Elution of sodium caseinate from agar-based gel matrixes in simulated gastric fluids

Abstract

Elution of sodium caseinate from agar/psyllium composite gels was investigated in simulated gastric fluids to determine predominant mechanical parameters of gels for the elution kinetics and to predict the kinetics using the parameters. When the concentration of agar was fixed at 0.5% in the composite gels, elastic moduli determined by creep tests decreased with increasing concentration of psyllium, while viscosities increased. Compression load upon syringing through an enteral tube increased with increasing concentration of psyllium, whereas the surface-volume diameter d 3,2 of gel particles after syringing decreased. The elution kinetics of sodium caseinate from cylindrical gels was described using two different diffusion coefficients; D 1 and D 2 ( D 1 > D 2) and the diameter of gels. Both diffusion coefficients decreased with increasing concentration of psyllium, resulting in 1.9 × 10 −6 (for D 1) and 6.7 × 10 −8 (for D 2) cm 2/min by 1.5% addition, which corresponded to approx. 30% and 45% of the control (i.e., 0% psyllium), respectively. The fraction ratio of sodium caseinate having D 1 was not sensitive to psyllium concentration; approx. 80%–85% in the concentration range tested.
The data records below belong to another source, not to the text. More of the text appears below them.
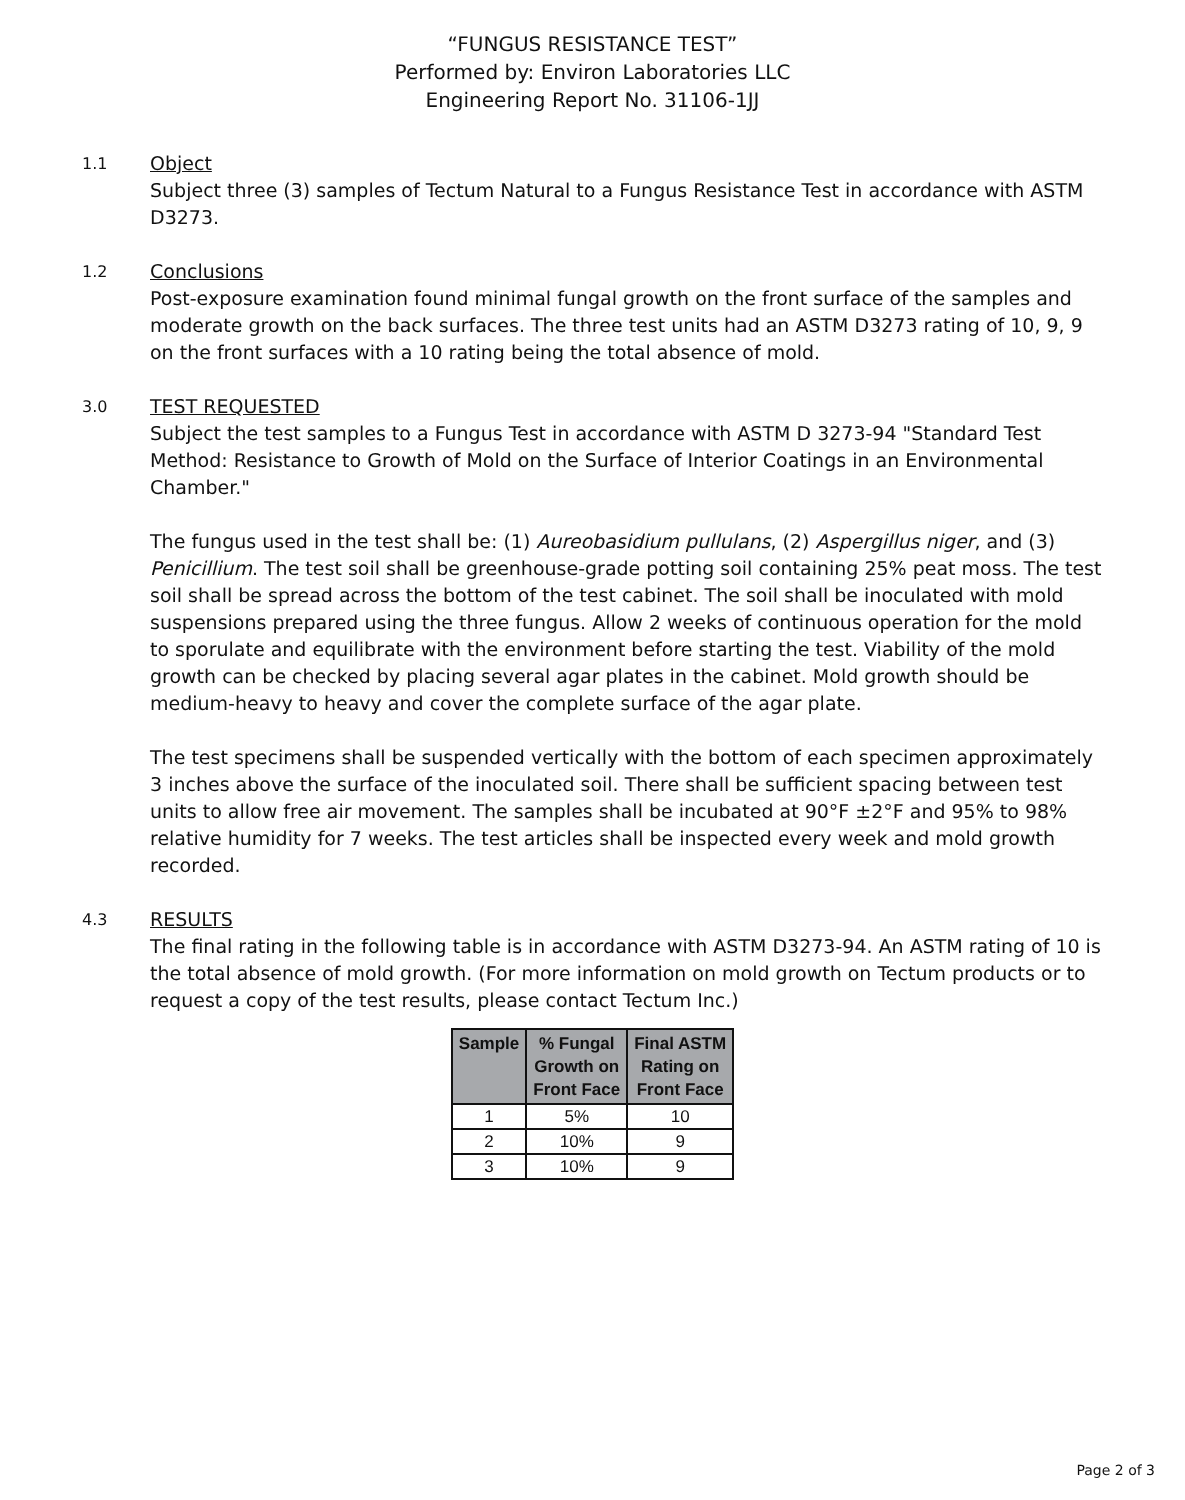“FUNGUS RESISTANCE TEST”
Performed by: Environ Laboratories LLC
Engineering Report No. 31106-1JJ
1.1
Object
Subject three (3) samples of Tectum Natural to a Fungus Resistance Test in accordance with ASTM D3273.
1.2
Conclusions
Post-exposure examination found minimal fungal growth on the front surface of the samples and moderate growth on the back surfaces. The three test units had an ASTM D3273 rating of 10, 9, 9 on the front surfaces with a 10 rating being the total absence of mold.
3.0
TEST REQUESTED
Subject the test samples to a Fungus Test in accordance with ASTM D 3273-94 "Standard Test Method: Resistance to Growth of Mold on the Surface of Interior Coatings in an Environmental Chamber."
The fungus used in the test shall be: (1) Aureobasidium pullulans, (2) Aspergillus niger, and (3) Penicillium. The test soil shall be greenhouse-grade potting soil containing 25% peat moss. The test soil shall be spread across the bottom of the test cabinet. The soil shall be inoculated with mold suspensions prepared using the three fungus. Allow 2 weeks of continuous operation for the mold to sporulate and equilibrate with the environment before starting the test. Viability of the mold growth can be checked by placing several agar plates in the cabinet. Mold growth should be medium-heavy to heavy and cover the complete surface of the agar plate.
The test specimens shall be suspended vertically with the bottom of each specimen approximately 3 inches above the surface of the inoculated soil. There shall be sufficient spacing between test units to allow free air movement. The samples shall be incubated at 90°F ±2°F and 95% to 98% relative humidity for 7 weeks. The test articles shall be inspected every week and mold growth recorded.
4.3
RESULTS
The final rating in the following table is in accordance with ASTM D3273-94. An ASTM rating of 10 is the total absence of mold growth. (For more information on mold growth on Tectum products or to request a copy of the test results, please contact Tectum Inc.)
| Sample | % Fungal Growth on Front Face | Final ASTM Rating on Front Face |
| --- | --- | --- |
| 1 | 5% | 10 |
| 2 | 10% | 9 |
| 3 | 10% | 9 |
Page 2 of 3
D 1 was inversely proportional to viscosities determined by creep tests, particularly one from the Voigt body η 1 in the 4-element mechanical model. When cube gels were divided into smaller ones without changing the total volume, elution rates were inversely proportional to the cube length, where the diffusion coefficients did not change. The elution kinetics of sodium caseinate from the gel matrixes was anticipated using η 1 of gels before syringing and d 3,2 of gel particles after syringing when the usage of gels for percutaneous endoscopic gastrostomy is assumed.